**Aangeleverde records**.
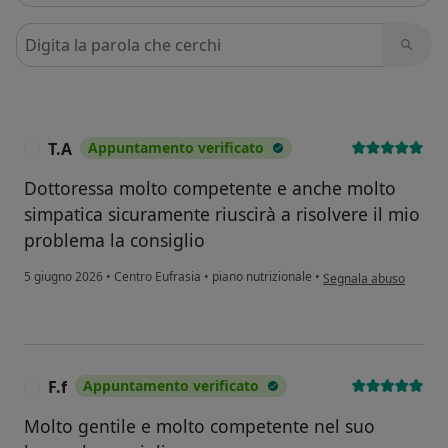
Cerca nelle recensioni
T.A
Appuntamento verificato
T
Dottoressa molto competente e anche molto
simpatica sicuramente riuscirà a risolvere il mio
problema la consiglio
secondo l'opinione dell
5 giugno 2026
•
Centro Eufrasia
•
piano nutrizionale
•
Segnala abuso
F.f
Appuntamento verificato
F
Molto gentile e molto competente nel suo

==

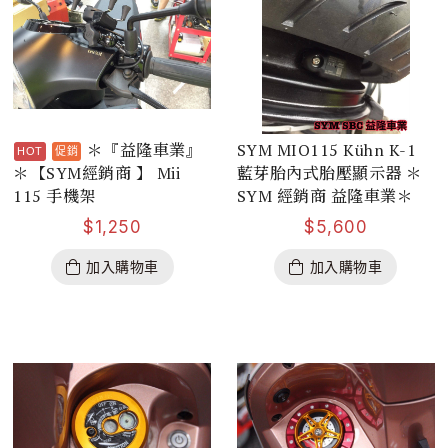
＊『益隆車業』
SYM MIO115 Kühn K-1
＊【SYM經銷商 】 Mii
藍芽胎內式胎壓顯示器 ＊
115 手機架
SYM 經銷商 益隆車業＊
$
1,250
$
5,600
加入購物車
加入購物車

* * *

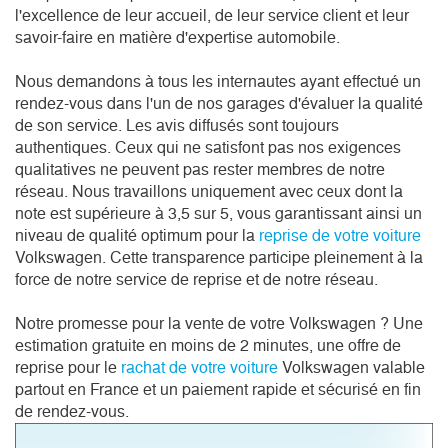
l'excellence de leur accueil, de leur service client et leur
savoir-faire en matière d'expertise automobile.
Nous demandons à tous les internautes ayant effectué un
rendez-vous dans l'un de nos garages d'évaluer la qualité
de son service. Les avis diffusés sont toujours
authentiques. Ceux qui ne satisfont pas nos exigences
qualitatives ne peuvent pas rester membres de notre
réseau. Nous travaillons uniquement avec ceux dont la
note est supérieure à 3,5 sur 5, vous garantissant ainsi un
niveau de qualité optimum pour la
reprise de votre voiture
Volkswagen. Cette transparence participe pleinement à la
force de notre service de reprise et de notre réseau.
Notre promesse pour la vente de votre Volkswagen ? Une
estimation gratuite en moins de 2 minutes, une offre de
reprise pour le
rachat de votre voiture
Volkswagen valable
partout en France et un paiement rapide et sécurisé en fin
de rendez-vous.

**Opdracht**.
Schrijf alstublieft de regels uit de records letterlijk over, vanaf de regel met "Cerca nelle recensioni" tot en met de regel met "Molto gentile e molto competente nel suo".

**Antwoordruimte**.
Cerca nelle recensioni
T.A
Appuntamento verificato
T
Dottoressa molto competente e anche molto
simpatica sicuramente riuscirà a risolvere il mio
problema la consiglio
secondo l'opinione dell
5 giugno 2026
•
Centro Eufrasia
•
piano nutrizionale
•
Segnala abuso
F.f
Appuntamento verificato
F
Molto gentile e molto competente nel suo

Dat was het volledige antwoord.